## Instrução 1:
Reproduza, por favor, sem qualquer alteração, tudo o que vai do início dos registos até à linha que contém "a manos de individuos", incluindo esta.

## Excerto do texto:
::::

Francisco Joaquim Batista

Em primeiro lugar tenho que afirmar que se não existisse em Pinhal Novo, a Sociedade Filarmónica União Agrícola Pinhalnovense, não se consumava a Fundação dos Voluntários, que só se justificou na altura por nesta coletividade existir uma casa de espetáculos. Como Secretário da Direção da referida coletividade no ano de 1950, encontrei nos livros de contas, a despesa de 4.000$00 por ano para pagamento das deslocações dos piquetes dos Bombeiros Voluntários de Palmela, para os espetáculos do cinema explorado por aquela coletividade. Este facto levou-me a pensar na criação de um Posto de Bombeiros em Pinhal Novo, logo apresentando este meu pensamento aos meus colegas da Direção, a fim de evitar a despesa com o transporte dos referidos Bombeiros de Palmela. Como não consegui o apoio dos restantes membros da Direção sonhei que devia banir a tal despesa e sozinho fui tratar do assunto.

Em Lisboa desloquei-me à Inspeção de Incêndios, e ao Ministério do Interior – Conselho Nacional de Serviço de Incêndios, aqui recebido pelo Secretário-Geral, Dr. Bastos no seu Gabinete, onde fui recebido com toda a gentileza.

É evidente que tive de apresentar o meu sonho – um Posto de Bombeiros Voluntários em Pinhal Novo, mas a resposta do Secretário-Geral foi a seguinte: só poderá ser criado um Posto de Bombeiros em Pinhal Novo se os futuros Bombeiros forem receber a instrução em Palmela. Mas sr. Dr. Bastos é inteiramente impossível a admissão de indivíduos para Bombeiros que se sujeitem à instrução na sede do concelho, repliquei eu.

::::

## Material apresentado:

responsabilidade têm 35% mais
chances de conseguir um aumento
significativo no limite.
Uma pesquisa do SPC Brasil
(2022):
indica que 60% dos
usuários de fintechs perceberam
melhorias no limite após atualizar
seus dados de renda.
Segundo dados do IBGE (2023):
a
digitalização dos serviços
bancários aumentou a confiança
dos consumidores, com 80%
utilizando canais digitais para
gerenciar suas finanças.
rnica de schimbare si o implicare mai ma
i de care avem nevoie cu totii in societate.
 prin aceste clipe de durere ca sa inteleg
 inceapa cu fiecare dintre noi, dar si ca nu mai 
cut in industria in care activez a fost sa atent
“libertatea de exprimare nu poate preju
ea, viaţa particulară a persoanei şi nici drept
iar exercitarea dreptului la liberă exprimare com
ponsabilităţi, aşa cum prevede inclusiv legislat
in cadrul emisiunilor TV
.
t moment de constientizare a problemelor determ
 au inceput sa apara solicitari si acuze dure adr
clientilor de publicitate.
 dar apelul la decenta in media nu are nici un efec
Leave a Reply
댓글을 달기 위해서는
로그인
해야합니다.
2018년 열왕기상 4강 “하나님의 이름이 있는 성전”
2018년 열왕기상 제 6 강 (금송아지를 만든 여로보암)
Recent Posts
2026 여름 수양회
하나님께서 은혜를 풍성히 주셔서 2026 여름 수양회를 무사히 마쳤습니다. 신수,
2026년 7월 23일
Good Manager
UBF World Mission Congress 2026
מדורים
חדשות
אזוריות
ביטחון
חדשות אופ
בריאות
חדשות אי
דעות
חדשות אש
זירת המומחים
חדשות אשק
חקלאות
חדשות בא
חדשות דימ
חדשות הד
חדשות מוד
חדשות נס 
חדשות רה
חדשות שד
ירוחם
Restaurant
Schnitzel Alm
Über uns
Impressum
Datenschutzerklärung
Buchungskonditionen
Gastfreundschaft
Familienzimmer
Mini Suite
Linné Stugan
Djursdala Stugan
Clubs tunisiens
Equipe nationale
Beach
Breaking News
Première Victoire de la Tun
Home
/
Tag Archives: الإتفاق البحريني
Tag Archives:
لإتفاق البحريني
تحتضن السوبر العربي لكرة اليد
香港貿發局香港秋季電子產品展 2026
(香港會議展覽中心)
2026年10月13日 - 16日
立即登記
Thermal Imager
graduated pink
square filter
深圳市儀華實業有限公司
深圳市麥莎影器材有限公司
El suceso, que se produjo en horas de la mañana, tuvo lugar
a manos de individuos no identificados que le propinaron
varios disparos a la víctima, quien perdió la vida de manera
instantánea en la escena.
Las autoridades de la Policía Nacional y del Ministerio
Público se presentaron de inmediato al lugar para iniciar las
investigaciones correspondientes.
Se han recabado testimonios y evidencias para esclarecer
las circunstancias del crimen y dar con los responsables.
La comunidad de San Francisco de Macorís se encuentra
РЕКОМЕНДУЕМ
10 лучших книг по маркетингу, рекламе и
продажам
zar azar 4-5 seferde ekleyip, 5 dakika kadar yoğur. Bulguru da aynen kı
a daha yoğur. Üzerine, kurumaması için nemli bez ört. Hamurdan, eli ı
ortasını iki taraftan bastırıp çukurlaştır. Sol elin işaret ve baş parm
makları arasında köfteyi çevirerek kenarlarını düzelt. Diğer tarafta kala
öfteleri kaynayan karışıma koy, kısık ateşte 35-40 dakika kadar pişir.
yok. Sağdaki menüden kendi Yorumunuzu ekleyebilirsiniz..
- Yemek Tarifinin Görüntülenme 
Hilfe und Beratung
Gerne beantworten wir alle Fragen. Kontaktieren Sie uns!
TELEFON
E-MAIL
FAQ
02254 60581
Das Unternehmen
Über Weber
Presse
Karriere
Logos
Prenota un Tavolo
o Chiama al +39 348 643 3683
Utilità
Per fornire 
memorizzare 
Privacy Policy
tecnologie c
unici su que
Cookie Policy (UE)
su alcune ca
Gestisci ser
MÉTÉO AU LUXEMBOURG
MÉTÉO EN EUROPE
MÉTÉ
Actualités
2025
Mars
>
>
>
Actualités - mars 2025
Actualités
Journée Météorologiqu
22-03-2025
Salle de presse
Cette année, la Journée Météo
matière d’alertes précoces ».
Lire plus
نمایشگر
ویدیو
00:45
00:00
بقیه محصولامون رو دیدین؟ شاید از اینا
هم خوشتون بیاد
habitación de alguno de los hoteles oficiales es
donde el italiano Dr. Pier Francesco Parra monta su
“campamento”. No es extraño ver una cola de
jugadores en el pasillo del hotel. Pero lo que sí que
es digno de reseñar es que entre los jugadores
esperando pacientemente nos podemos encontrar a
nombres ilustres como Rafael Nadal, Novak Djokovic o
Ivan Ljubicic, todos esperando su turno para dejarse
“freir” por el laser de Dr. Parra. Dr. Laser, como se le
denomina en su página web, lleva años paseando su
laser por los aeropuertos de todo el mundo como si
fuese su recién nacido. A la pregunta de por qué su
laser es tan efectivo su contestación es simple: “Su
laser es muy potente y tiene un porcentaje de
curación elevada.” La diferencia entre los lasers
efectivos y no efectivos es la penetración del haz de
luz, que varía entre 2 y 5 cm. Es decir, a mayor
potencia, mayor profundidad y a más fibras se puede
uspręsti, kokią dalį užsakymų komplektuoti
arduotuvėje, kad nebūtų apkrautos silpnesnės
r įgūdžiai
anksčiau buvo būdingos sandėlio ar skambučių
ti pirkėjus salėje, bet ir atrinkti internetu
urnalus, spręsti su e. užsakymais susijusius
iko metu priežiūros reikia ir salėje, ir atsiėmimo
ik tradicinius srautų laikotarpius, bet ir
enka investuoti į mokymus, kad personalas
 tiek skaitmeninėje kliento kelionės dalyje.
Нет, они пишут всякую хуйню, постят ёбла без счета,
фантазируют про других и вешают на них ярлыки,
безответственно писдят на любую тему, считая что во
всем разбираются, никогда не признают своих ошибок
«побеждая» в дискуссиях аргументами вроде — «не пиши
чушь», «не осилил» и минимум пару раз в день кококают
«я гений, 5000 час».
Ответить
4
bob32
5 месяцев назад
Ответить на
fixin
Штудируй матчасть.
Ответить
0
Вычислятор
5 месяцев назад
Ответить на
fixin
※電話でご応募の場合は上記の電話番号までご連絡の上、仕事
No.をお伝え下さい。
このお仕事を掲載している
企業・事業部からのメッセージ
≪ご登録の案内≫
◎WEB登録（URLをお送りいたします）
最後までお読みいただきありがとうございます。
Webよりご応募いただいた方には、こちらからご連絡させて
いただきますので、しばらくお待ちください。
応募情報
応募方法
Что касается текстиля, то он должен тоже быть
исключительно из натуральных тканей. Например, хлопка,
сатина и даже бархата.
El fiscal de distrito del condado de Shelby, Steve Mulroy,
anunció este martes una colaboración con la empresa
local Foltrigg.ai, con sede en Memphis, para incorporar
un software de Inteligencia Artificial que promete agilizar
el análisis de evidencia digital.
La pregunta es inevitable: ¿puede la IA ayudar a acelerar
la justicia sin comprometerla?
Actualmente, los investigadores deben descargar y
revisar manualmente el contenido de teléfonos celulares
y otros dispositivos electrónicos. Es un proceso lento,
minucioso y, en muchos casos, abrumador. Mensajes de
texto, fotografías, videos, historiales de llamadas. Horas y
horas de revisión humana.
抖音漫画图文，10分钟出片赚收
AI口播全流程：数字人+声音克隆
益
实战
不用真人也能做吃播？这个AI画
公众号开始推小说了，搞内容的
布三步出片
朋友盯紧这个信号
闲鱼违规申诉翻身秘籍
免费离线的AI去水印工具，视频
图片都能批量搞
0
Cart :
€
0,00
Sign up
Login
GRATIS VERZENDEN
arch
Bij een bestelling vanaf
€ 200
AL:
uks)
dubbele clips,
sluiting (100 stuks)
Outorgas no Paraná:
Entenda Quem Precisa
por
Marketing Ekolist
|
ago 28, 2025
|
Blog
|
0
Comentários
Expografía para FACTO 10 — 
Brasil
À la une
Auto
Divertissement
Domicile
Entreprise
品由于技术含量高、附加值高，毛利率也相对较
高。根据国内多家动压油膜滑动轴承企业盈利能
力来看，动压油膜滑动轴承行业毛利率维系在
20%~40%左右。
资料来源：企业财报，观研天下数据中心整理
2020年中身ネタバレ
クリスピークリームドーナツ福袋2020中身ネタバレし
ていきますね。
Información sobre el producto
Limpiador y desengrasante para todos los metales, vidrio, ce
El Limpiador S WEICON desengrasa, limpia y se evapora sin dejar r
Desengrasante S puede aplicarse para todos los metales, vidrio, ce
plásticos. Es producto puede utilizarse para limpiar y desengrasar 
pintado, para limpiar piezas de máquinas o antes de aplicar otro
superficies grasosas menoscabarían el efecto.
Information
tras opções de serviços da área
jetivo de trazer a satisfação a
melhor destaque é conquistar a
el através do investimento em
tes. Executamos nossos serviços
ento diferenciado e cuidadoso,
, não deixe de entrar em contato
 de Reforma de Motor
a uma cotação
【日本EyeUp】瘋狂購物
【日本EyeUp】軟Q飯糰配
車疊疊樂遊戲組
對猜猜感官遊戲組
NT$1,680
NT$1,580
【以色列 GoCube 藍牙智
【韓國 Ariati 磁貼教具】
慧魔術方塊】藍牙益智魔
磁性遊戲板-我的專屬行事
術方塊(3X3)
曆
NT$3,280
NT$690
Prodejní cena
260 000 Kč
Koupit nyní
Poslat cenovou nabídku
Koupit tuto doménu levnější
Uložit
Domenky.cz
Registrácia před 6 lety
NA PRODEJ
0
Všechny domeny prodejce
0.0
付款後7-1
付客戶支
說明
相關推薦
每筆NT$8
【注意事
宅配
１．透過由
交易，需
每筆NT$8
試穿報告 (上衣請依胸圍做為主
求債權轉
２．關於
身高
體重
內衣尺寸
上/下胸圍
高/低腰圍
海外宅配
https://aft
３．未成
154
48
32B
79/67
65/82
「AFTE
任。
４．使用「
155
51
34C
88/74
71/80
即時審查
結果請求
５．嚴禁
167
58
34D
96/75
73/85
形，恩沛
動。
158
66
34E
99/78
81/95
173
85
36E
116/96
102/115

::::

## Instrução 2:
Duplique fielmente, no texto sobre os bombeiros de Pinhal Novo, tudo desde "Em Lisboa desloquei-me" até "concelho, repliquei eu.".

## Resposta 1:
responsabilidade têm 35% mais
chances de conseguir um aumento
significativo no limite.
Uma pesquisa do SPC Brasil
(2022):
indica que 60% dos
usuários de fintechs perceberam
melhorias no limite após atualizar
seus dados de renda.
Segundo dados do IBGE (2023):
a
digitalização dos serviços
bancários aumentou a confiança
dos consumidores, com 80%
utilizando canais digitais para
gerenciar suas finanças.
rnica de schimbare si o implicare mai ma
i de care avem nevoie cu totii in societate.
 prin aceste clipe de durere ca sa inteleg
 inceapa cu fiecare dintre noi, dar si ca nu mai 
cut in industria in care activez a fost sa atent
“libertatea de exprimare nu poate preju
ea, viaţa particulară a persoanei şi nici drept
iar exercitarea dreptului la liberă exprimare com
ponsabilităţi, aşa cum prevede inclusiv legislat
in cadrul emisiunilor TV
.
t moment de constientizare a problemelor determ
 au inceput sa apara solicitari si acuze dure adr
clientilor de publicitate.
 dar apelul la decenta in media nu are nici un efec
Leave a Reply
댓글을 달기 위해서는
로그인
해야합니다.
2018년 열왕기상 4강 “하나님의 이름이 있는 성전”
2018년 열왕기상 제 6 강 (금송아지를 만든 여로보암)
Recent Posts
2026 여름 수양회
하나님께서 은혜를 풍성히 주셔서 2026 여름 수양회를 무사히 마쳤습니다. 신수,
2026년 7월 23일
Good Manager
UBF World Mission Congress 2026
מדורים
חדשות
אזוריות
ביטחון
חדשות אופ
בריאות
חדשות אי
דעות
חדשות אש
זירת המומחים
חדשות אשק
חקלאות
חדשות בא
חדשות דימ
חדשות הד
חדשות מוד
חדשות נס 
חדשות רה
חדשות שד
ירוחם
Restaurant
Schnitzel Alm
Über uns
Impressum
Datenschutzerklärung
Buchungskonditionen
Gastfreundschaft
Familienzimmer
Mini Suite
Linné Stugan
Djursdala Stugan
Clubs tunisiens
Equipe nationale
Beach
Breaking News
Première Victoire de la Tun
Home
/
Tag Archives: الإتفاق البحريني
Tag Archives:
لإتفاق البحريني
تحتضن السوبر العربي لكرة اليد
香港貿發局香港秋季電子產品展 2026
(香港會議展覽中心)
2026年10月13日 - 16日
立即登記
Thermal Imager
graduated pink
square filter
深圳市儀華實業有限公司
深圳市麥莎影器材有限公司
El suceso, que se produjo en horas de la mañana, tuvo lugar
a manos de individuos no identificados que le propinaron

## Resposta 2:
Em Lisboa desloquei-me à Inspeção de Incêndios, e ao Ministério do Interior – Conselho Nacional de Serviço de Incêndios, aqui recebido pelo Secretário-Geral, Dr. Bastos no seu Gabinete, onde fui recebido com toda a gentileza.

É evidente que tive de apresentar o meu sonho – um Posto de Bombeiros Voluntários em Pinhal Novo, mas a resposta do Secretário-Geral foi a seguinte: só poderá ser criado um Posto de Bombeiros em Pinhal Novo se os futuros Bombeiros forem receber a instrução em Palmela. Mas sr. Dr. Bastos é inteiramente impossível a admissão de indivíduos para Bombeiros que se sujeitem à instrução na sede do concelho, repliquei eu.